Southwestern Oklahoma State University and the Cheyenne & Arapaho Tribal College Board of Regents recently signed a cooperative agreement to continue the Cheyenne & Arapaho Tribal College on the Weatherford campus.

Cheyenne & Arapaho Speaker of the House Ida Hoffman, C & A legislator Janice PrairieChief-Boswell and CATC Board of Regents Chair Lawrence Hart recently presented a $458,296 check on behalf of the Cheyenne & Arapaho tribes to SWOSU for the 2007 operations of the college. Accepting for SWOSU were President John Hays and CATC Interim President Henrietta Mann.

The Cheyenne-Arapaho Tribal College (CATC) is a two-year college that is starting its second year on the SWOSU campus. Dr. Radwan Al-Jarrah, dean of the SWOSU College of Arts and Sciences and the cooperative agreement principal director, said the college has an enrollment of 30 full-time and 15 part-time students with most of them being Cheyenne and Arapaho students.

Al-Jarrah said immediate plans for the CATC are to hire a business manager, administrative assistant and to aggressively prepare for accreditation and apply for membership in the American Indian Higher Education Consortium. As an AIHEC member, the CATC will be eligible for federal assistance and capable of competing for federal grants and other educational resources. After AIHEC recognition, the CATC will then seek candidacy status with the Higher Learning Commission of the North Central Association.

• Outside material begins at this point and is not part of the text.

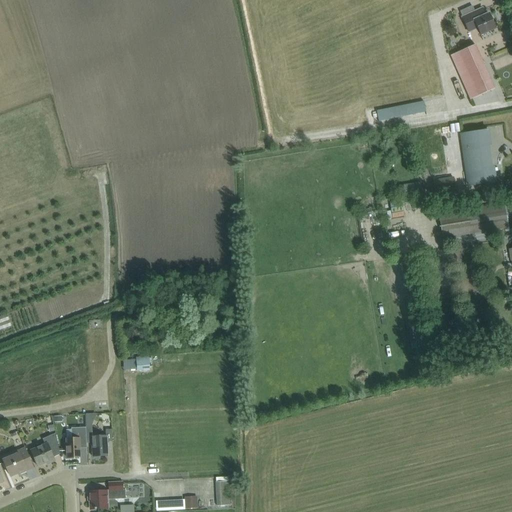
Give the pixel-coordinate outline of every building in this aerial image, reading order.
[(465,9),(459,11),(462,17),(469,32),(477,28),(480,35),(486,32),(495,28),(489,14),(485,15),(482,8),(475,12),(468,15),(465,9)] [(343,13),(263,26),(276,110),(278,110),(280,121),(281,121),(282,129),(356,117),(355,109),(362,108),(356,72),(354,72),(352,62),(354,62),(352,49),(346,50),(344,38),(346,37),(344,23),(345,23),(343,13)] [(475,45),(450,56),(470,100),(494,89),(475,45)] [(424,102),(414,104),(416,113),(426,111),(424,102)] [(486,130),(460,134),(467,186),(494,182),(491,167),(488,145),(486,130)] [(443,179),(432,180),(434,191),(455,188),(453,177),(451,177),(450,172),(442,174),(442,175),(443,179)] [(401,198),(422,194),(420,181),(399,185),(401,198)] [(396,198),(397,214),(409,213),(409,206),(407,206),(407,198),(396,198)] [(505,203),(440,213),(443,237),(509,227),(505,203)] [(125,265),(135,265),(135,257),(125,257),(125,265)] [(149,359),(135,359),(136,362),(136,372),(136,373),(149,372),(149,359)] [(102,410),(103,423),(117,422),(116,410),(102,410)] [(67,448),(67,458),(80,457),(79,444),(86,443),(86,433),(86,427),(71,428),(72,439),(66,439),(67,448)] [(106,446),(106,442),(112,441),(112,429),(105,430),(106,436),(92,437),(92,447),(93,457),(107,456),(106,446)] [(57,442),(55,433),(42,439),(45,444),(31,450),(37,466),(54,459),(53,457),(60,454),(57,442)] [(10,476),(25,469),(26,471),(34,468),(25,448),(9,455),(10,457),(3,460),(10,476)] [(216,477),(217,506),(230,505),(229,481),(228,481),(228,477),(216,477)] [(107,491),(89,492),(90,510),(100,509),(108,509),(107,501),(107,499),(125,498),(125,490),(123,490),(123,483),(123,482),(109,483),(109,491),(107,491)] [(197,500),(184,501),(185,509),(197,508),(197,500)]
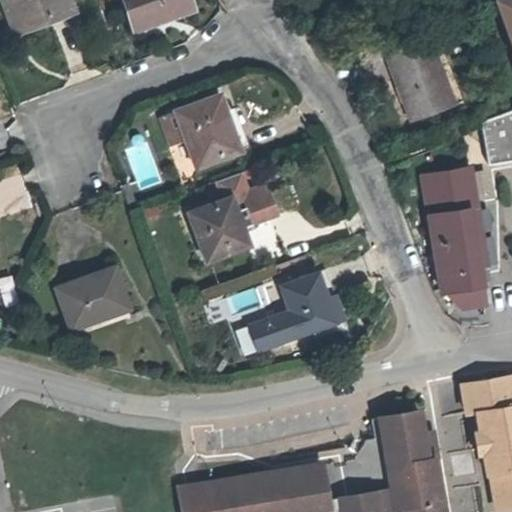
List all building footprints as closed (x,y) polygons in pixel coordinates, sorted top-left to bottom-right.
[(71,5),(69,0),(1,0),(16,35),(39,27),(36,19),(71,5)] [(191,6),(188,0),(124,0),(136,30),(164,19),(162,13),(172,9),(173,13),(191,6)] [(511,108),(481,120),(488,164),(511,158),(511,0),(496,0),(511,40),(511,108)] [(455,103),(429,36),(384,53),(390,67),(399,64),(404,76),(394,80),(410,120),(455,103)] [(404,76),(399,64),(390,67),(394,80),(404,76)] [(240,150),(219,94),(175,110),(161,116),(171,145),(186,140),(196,166),(240,150)] [(476,206),(469,168),(462,169),(468,207),(476,206)] [(481,235),(476,206),(468,207),(462,169),(421,176),(441,291),(443,291),(459,307),(484,303),(479,269),(473,237),(481,235)] [(277,213),(269,192),(266,193),(263,184),(247,190),(240,172),(217,181),(224,199),(189,212),(207,260),(249,244),(242,226),(277,213)] [(135,204),(127,183),(120,186),(121,190),(127,207),(135,204)] [(486,268),(481,235),(473,237),(479,269),(486,268)] [(128,307),(114,267),(58,288),(72,327),(128,307)] [(346,326),(325,268),(318,272),(337,327),(346,326)] [(337,327),(318,272),(279,285),(288,311),(247,325),(257,355),(337,327)] [(511,374),(462,384),(467,414),(477,412),(487,473),(491,473),(497,510),(511,507),(511,374)] [(443,511),(434,458),(427,460),(418,411),(380,417),(393,488),(396,508),(403,507),(404,511),(443,511)] [(344,511),(343,502),(327,505),(320,463),(180,487),(183,511),(344,511)] [(379,511),(396,508),(393,488),(332,499),(326,464),(320,463),(327,505),(343,502),(344,511),(379,511)]
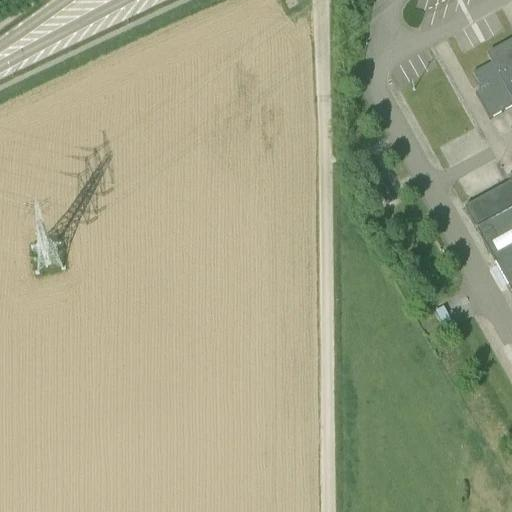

The CATC is a product of extensive planning by the Cheyenne and Arapaho Tribes of Oklahoma and SWOSU. Once the CATC attains recognition as a fully functional college, it will seek autonomy. When the CATC is accredited, the college will be allowed to manage federal student financial aid programs and its courses will be transferable to accredited four-year degree-granting institutions.

Hays said SWOSU is committed to enhancing diversity and promoting multicultural education. SWOSU is actively working to increase the number of American Indian students enrolled in its programs and is striving to provide greater multicultural opportunities for its students and faculty.

SWOSU started an American Indian studies program in 2005. The program enables students to get an associate degree, minor, an option in the interdisciplinary degree, or certification in American Indian studies. Al-Jarrah said many Native American students have found the interdisciplinary degree at SWOSU to be a popular avenue of earning a bachelor’s degree.